++++ Material provided ++++

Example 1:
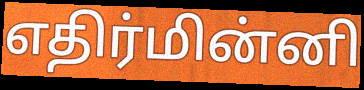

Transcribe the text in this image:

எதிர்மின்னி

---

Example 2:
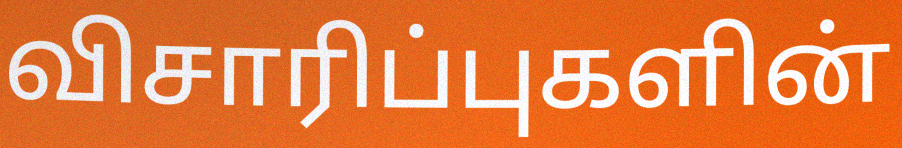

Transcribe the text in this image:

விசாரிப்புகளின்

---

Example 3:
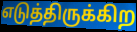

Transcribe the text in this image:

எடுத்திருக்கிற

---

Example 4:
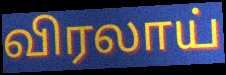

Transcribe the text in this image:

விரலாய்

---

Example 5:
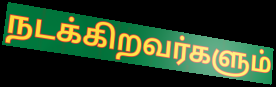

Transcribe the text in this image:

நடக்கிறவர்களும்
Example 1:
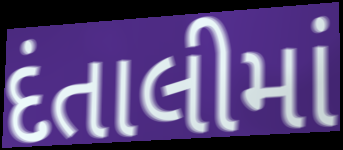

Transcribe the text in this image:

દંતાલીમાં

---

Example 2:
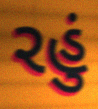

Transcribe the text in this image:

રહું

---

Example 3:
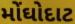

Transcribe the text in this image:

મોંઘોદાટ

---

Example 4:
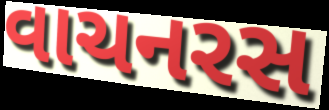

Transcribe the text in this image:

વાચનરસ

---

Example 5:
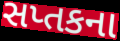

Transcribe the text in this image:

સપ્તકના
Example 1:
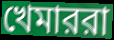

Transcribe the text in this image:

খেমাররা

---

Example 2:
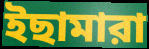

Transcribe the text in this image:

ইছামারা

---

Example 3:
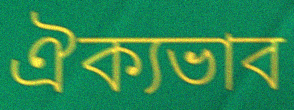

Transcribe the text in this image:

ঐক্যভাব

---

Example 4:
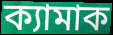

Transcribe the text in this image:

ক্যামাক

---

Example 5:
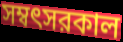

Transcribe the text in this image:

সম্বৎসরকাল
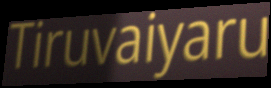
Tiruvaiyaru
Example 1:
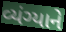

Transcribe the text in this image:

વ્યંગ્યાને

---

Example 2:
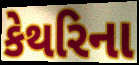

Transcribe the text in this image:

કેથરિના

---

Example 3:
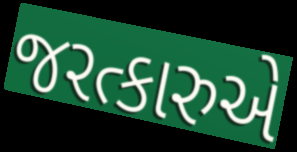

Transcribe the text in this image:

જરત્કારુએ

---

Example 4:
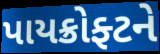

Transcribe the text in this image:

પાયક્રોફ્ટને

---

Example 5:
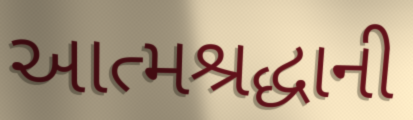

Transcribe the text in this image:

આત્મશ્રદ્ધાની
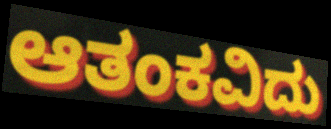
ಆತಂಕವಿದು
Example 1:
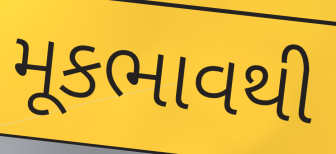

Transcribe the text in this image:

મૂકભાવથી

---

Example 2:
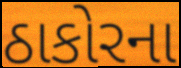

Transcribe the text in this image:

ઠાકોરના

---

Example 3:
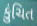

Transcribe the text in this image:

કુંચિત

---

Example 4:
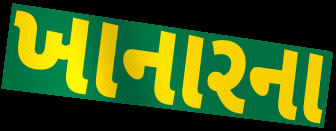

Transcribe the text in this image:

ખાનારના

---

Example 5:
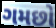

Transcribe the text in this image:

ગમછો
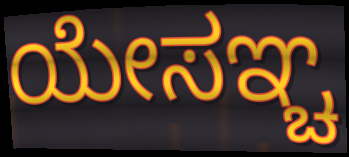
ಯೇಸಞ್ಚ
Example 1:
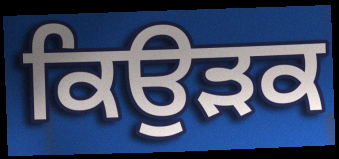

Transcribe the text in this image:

++++

= Short exercise =
Rewrite every line of the entries above, replacing "Transcribe" with "Write out" each time it occurs and leaving everything else unchanged. Omit the pictures from your answer.

= Result of this exercise =
Example 1:

Write out the text in this image:

எதிர்மின்னி

---

Example 2:

Write out the text in this image:

விசாரிப்புகளின்

---

Example 3:

Write out the text in this image:

எடுத்திருக்கிற

---

Example 4:

Write out the text in this image:

விரலாய்

---

Example 5:

Write out the text in this image:

நடக்கிறவர்களும்
Example 1:

Write out the text in this image:

દંતાલીમાં

---

Example 2:

Write out the text in this image:

રહું

---

Example 3:

Write out the text in this image:

મોંઘોદાટ

---

Example 4:

Write out the text in this image:

વાચનરસ

---

Example 5:

Write out the text in this image:

સપ્તકના
Example 1:

Write out the text in this image:

খেমাররা

---

Example 2:

Write out the text in this image:

ইছামারা

---

Example 3:

Write out the text in this image:

ঐক্যভাব

---

Example 4:

Write out the text in this image:

ক্যামাক

---

Example 5:

Write out the text in this image:

সম্বৎসরকাল
Tiruvaiyaru
Example 1:

Write out the text in this image:

વ્યંગ્યાને

---

Example 2:

Write out the text in this image:

કેથરિના

---

Example 3:

Write out the text in this image:

જરત્કારુએ

---

Example 4:

Write out the text in this image:

પાયક્રોફ્ટને

---

Example 5:

Write out the text in this image:

આત્મશ્રદ્ધાની
ಆತಂಕವಿದು
Example 1:

Write out the text in this image:

મૂકભાવથી

---

Example 2:

Write out the text in this image:

ઠાકોરના

---

Example 3:

Write out the text in this image:

કુંચિત

---

Example 4:

Write out the text in this image:

ખાનારના

---

Example 5:

Write out the text in this image:

ગમછો
ಯೇಸಞ್ಚ
Example 1:

Write out the text in this image:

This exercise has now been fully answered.